In the research, great leaders provide for learning and growth while developing potential and career paths for others. They also model appropriate behavior and build up their people through encouragement and affirmation.

Additionally, offering people responsibility for their own actions increases their engagement and learning. So, we teach and coach leaders to provide an environment of more freedom and autonomy at work, but with clear measures of accountability. 

4. Provide leadership

One of the skills of every leader is to set the right goals and expectations for employees, as well as to create the kind of work that is fulfilling and has meaning and purpose for each individual contributor. To that end, leaders must make work dynamic and have it tailored to the abilities and needs of fellow workers. 

5. Share leadership

The research found that the strength in good leaders comes from sharing power and decision making -- pushing authority down to empower others. Sounds counterintuitive, yes, but remember: Good leaders are selfless and don't subscribe to "positional authority."

They understand that they don't have all the answers and that every person has something to contribute.
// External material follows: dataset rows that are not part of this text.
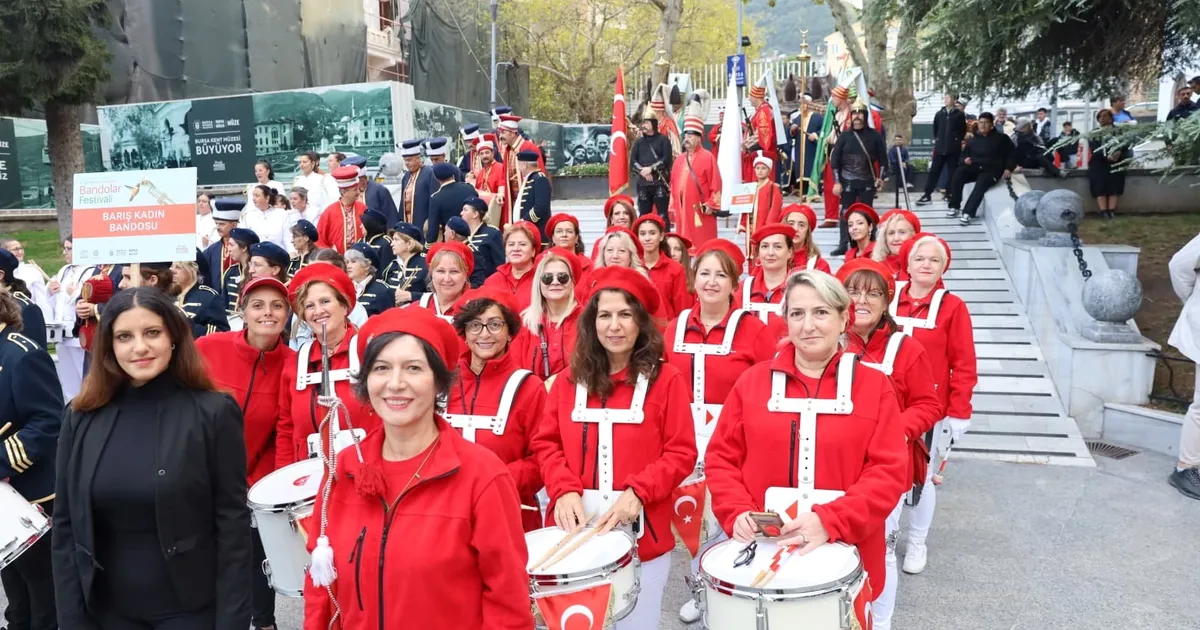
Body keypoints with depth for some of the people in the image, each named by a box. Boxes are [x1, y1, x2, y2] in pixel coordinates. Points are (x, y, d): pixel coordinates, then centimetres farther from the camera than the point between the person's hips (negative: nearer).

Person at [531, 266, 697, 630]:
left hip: (641, 535, -2)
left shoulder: (666, 380, -4)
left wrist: (638, 492, -19)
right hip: (575, 529, 3)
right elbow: (546, 444, 5)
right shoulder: (569, 381, 5)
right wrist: (565, 491, -11)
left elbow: (681, 453, -6)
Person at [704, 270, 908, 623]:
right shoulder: (752, 381, 2)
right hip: (761, 554, 1)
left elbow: (889, 471, -8)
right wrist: (737, 513, -14)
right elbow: (721, 458, 3)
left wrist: (829, 521, -20)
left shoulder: (874, 386, -1)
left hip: (844, 560, -1)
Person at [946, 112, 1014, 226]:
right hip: (974, 167, 4)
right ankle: (954, 207, -20)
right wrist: (965, 158, 2)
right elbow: (965, 153, 27)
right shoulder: (973, 139, 16)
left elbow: (1012, 154, 9)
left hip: (992, 170, -4)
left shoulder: (1001, 138, 7)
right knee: (958, 174, -28)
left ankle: (968, 213, -42)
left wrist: (1009, 168, -6)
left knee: (981, 183, -37)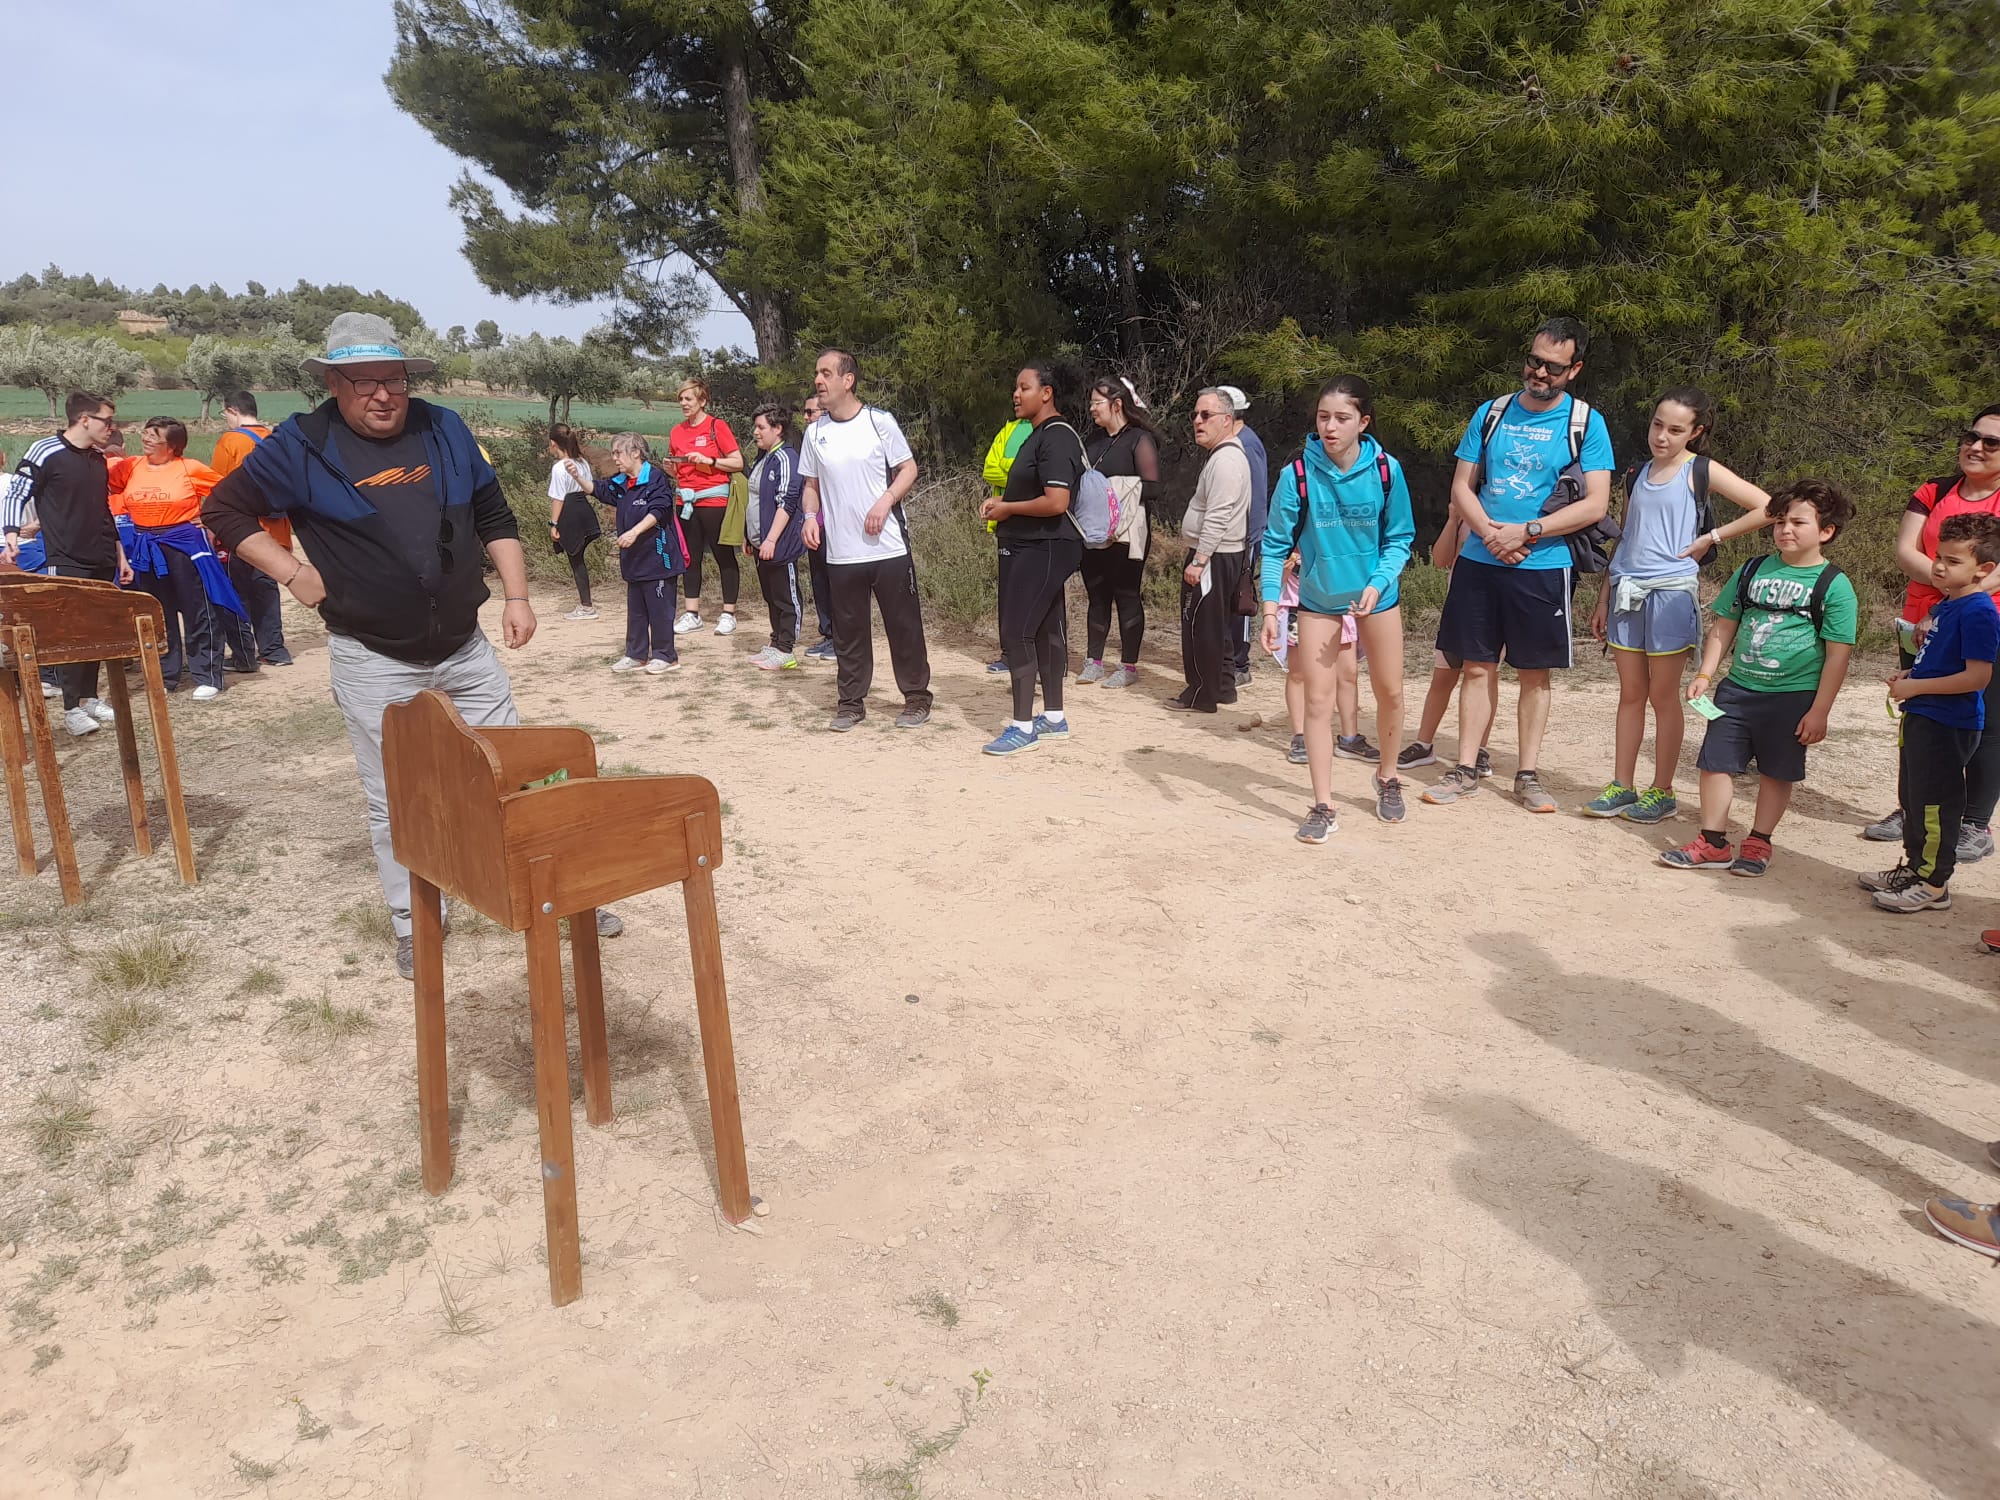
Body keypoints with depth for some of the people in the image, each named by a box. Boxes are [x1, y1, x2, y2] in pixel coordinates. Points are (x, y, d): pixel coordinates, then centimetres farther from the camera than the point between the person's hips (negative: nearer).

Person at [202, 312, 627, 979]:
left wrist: (517, 597, 3)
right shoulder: (302, 445, -6)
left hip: (465, 649, 3)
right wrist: (294, 574, -7)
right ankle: (414, 925, 20)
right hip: (372, 661, -3)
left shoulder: (444, 429, 3)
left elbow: (495, 518, 11)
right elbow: (223, 509, 1)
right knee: (393, 799, 5)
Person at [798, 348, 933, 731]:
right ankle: (851, 702, 19)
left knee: (904, 626, 4)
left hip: (889, 548, -3)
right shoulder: (815, 432, 7)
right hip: (841, 553, 3)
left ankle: (916, 698, 16)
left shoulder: (879, 421, -4)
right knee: (848, 631, 8)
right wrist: (811, 516, -3)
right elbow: (812, 484, 16)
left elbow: (908, 469, -1)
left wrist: (885, 502, -16)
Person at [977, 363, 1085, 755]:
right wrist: (1000, 502, 10)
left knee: (1017, 631, -10)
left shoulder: (1057, 438, -16)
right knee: (1045, 631, 13)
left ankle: (1023, 726, -6)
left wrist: (1008, 509, -13)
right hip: (1030, 548, 10)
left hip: (1044, 550, -10)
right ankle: (1053, 718, 20)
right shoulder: (1038, 435, 15)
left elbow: (1056, 501, -26)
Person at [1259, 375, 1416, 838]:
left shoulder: (1386, 470, -16)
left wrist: (1378, 584, -21)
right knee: (1318, 700, -3)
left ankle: (1388, 779, 37)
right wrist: (1270, 608, -20)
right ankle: (1322, 807, 6)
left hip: (1376, 596, 1)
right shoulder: (1298, 474, -18)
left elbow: (1399, 538, -5)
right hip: (1318, 600, -1)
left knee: (1390, 693, 11)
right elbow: (1276, 546, -12)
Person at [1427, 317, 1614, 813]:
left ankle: (1527, 775, 15)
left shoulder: (1586, 423, -1)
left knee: (1534, 673, 6)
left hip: (1542, 567, -2)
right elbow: (1462, 487, 6)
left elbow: (1595, 504, -7)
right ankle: (1465, 771, 13)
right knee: (1477, 666, 6)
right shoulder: (1491, 413, 7)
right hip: (1479, 563, 2)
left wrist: (1526, 533, -16)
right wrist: (1491, 534, -12)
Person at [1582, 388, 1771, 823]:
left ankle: (1662, 792, 11)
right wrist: (1603, 599, 14)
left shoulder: (1701, 471, -2)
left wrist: (1711, 538, -8)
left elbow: (1767, 507, -8)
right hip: (1627, 591, 5)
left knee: (1663, 695, 1)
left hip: (1671, 592, -5)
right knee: (1630, 694, 9)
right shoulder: (1638, 474, 13)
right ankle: (1621, 787, 15)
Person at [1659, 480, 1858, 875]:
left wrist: (1819, 712, -10)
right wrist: (1705, 674, 3)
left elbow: (1838, 654, -8)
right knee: (1715, 762, 3)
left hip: (1793, 697, -4)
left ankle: (1758, 843, 23)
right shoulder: (1753, 570, 6)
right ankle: (1713, 842, 14)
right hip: (1737, 688, 4)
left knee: (1777, 773, 9)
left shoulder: (1834, 586, -7)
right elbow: (1724, 626, 12)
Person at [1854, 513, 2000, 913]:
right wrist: (1911, 674, 8)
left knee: (1934, 803, -1)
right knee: (1912, 797, 20)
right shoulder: (1945, 604, 11)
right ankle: (1915, 866, 33)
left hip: (1949, 726, -10)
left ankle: (1934, 885, 9)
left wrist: (1916, 687, -20)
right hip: (1924, 718, 10)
One of the most important things we teach in our course is to shift from a command-and-control mindset of making all the decisions to one of releasing control and building competency in others to step up to leadership decisions.

6. Build community

Good leaders, the research asserts, enhance relationships and relate well to others at all levels. They promote a sense of belonging and connection for all team members. They also work collaboratively and emphasize teamwork. Finally, they value the differences of others -- differing strengths, expressions, ideas, personalities, and viewpoints.

Whether your company is a startup or an established business, there are questions that must be asked in order to find out if your leaders have what it takes to get the best out of employees. If they don't pass this list of questions, it's an opportune time to develop their soft skills. Some of these questions come out of our own self-assessments as part of our full development process. For example:

  1. Do you trust your workers? Are you trustworthy?
  2. Do you foster an environment that encourages learning and growth?
  3. Do you allow your employees to help determine where the team is headed?
  4. Do you give your workers the power to make important decisions?
  5. Do you provide the support and resources needed to help workers meet their goals?
  6. Are you open to receiving criticism and challenges from others?

Once top decision makers clearly understand how employees feel about their leaders and the environment they work in, they can determine a good strategy for helping all levels of management successfully navigate the challenges and demands of the future.

To reiterate a clear and simple path to leadership development, the first step is always to assess the leadership strength and health of an organization.